The audience is shown this is the same diner Ringo and Yolanda are contemplating robbing. There now hangs the knowledge of the robbery about to take place in a location containing two professional, seasoned hitmen having a very bad morning.
Vincent is in the bathroom when the robbery begins. Jules, unlike the other patrons, sits cool, continuing to eat his muffin. When Ringo comes to collect his wallet, Jules gives it to him no problem. It is only when the briefcase comes into play Jules takes action against these wet-behind-the-ears criminals. As he tells them, “it don’t belong to me. Besides, I've already been through too much shit this morning over this case to hand it over to your dumb ass.” Faced with potential death, he is still only willing to part with his possessions. He shows respect to Marsellus by protecting his property.
When Vincent returns, a modified Mexican stand-off commences. Jules does everything he can to keep the situation from escalating. He is determined everyone in the diner leaves of their own power, something that has not happened in any of the ones the duo has been a part of that morning. He makes his intentions clear when he informs Vincent, when he speaks to Ringo, “I'm not giving you that money. I'm buying something from you…Your life. I'm givin' you that money so I don't have to kill your ass.” Through he specifies the two lovebirds, in reality, it is every soul under that roof.
The film spectators then hear Jules recite his Ezekiel 25:17-inspired speech one final time. In this reciting, the Bible verse is quoted correctly. This is significant, as it solidifies Jules’ decision to “walk the path of the righteous man.” As the final act of attrition, he confesses that he is “the tyranny of evil men. But I'm tryin'…real hard to be the shepherd.” Ringo and Yolanda exit a bit richer and much wiser. The hitmen quickly follow. Here ends the career of Jules Winnfield, professional hitman, without a life lost or drop of blood spilled.

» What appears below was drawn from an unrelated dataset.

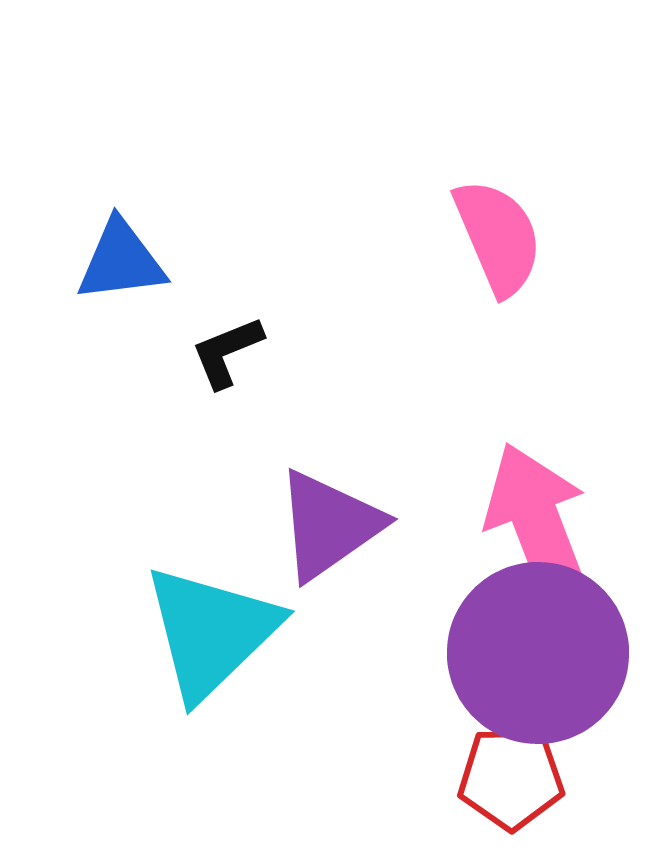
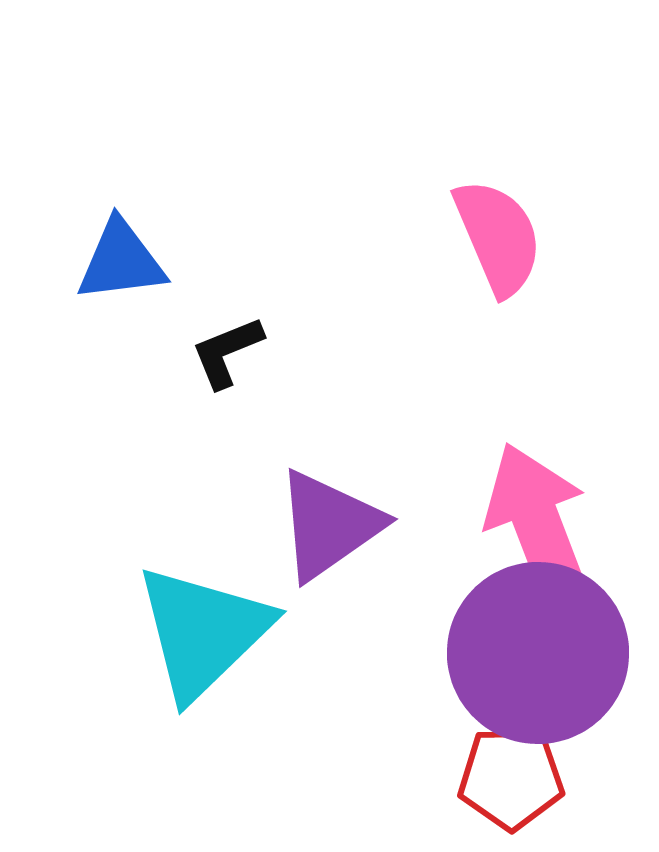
cyan triangle: moved 8 px left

In a simple story structure, the protagonist is put through trials that bring dynamic change by the end. And of all the players in Pulp Fiction, this change is most dramatic and deep in the character of Jules Winnfield. In the span of 154 minutes, he goes from lucrative hitman to protector of the weak. When viewed through the lens of straightforward storytelling, it is clear "Pulp Fiction" is the tale of one man’s journey to redemption.